━━ Provided records ━━
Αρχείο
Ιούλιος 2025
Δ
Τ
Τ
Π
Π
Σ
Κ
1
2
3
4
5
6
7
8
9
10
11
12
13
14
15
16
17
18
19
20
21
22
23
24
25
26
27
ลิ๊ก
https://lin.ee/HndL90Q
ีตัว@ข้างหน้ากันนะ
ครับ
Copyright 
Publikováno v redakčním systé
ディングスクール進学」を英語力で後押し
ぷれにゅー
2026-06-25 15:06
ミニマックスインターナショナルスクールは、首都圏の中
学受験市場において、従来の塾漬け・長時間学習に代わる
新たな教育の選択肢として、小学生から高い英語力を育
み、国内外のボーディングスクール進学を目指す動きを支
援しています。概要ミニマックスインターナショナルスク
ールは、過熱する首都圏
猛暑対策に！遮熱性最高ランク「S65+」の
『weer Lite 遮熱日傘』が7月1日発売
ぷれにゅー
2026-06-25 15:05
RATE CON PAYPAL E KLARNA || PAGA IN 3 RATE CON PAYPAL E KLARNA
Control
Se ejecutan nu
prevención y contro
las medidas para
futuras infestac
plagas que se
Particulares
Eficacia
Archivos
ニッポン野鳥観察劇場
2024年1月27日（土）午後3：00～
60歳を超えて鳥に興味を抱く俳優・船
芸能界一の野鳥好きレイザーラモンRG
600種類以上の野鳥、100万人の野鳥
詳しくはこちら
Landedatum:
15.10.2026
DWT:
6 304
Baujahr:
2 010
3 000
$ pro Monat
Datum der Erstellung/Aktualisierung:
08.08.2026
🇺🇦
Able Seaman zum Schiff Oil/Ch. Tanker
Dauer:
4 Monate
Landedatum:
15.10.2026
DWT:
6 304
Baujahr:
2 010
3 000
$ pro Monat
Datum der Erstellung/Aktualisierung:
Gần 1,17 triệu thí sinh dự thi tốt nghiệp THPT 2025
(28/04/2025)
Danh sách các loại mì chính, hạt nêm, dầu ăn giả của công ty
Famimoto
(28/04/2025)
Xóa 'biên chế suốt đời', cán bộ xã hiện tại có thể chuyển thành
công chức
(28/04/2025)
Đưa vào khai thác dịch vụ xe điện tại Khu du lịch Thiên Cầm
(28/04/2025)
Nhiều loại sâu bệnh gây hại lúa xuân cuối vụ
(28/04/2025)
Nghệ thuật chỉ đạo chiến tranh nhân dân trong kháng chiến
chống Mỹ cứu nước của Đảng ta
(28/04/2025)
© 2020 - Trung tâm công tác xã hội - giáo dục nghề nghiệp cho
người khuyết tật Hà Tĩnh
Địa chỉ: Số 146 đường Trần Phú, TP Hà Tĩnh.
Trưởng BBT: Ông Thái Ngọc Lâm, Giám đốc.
━━━
__Problem to work on__. Return the lines above that include the string "công".

__Response to the task__.
Danh sách các loại mì chính, hạt nêm, dầu ăn giả của công ty
công chức
© 2020 - Trung tâm công tác xã hội - giáo dục nghề nghiệp cho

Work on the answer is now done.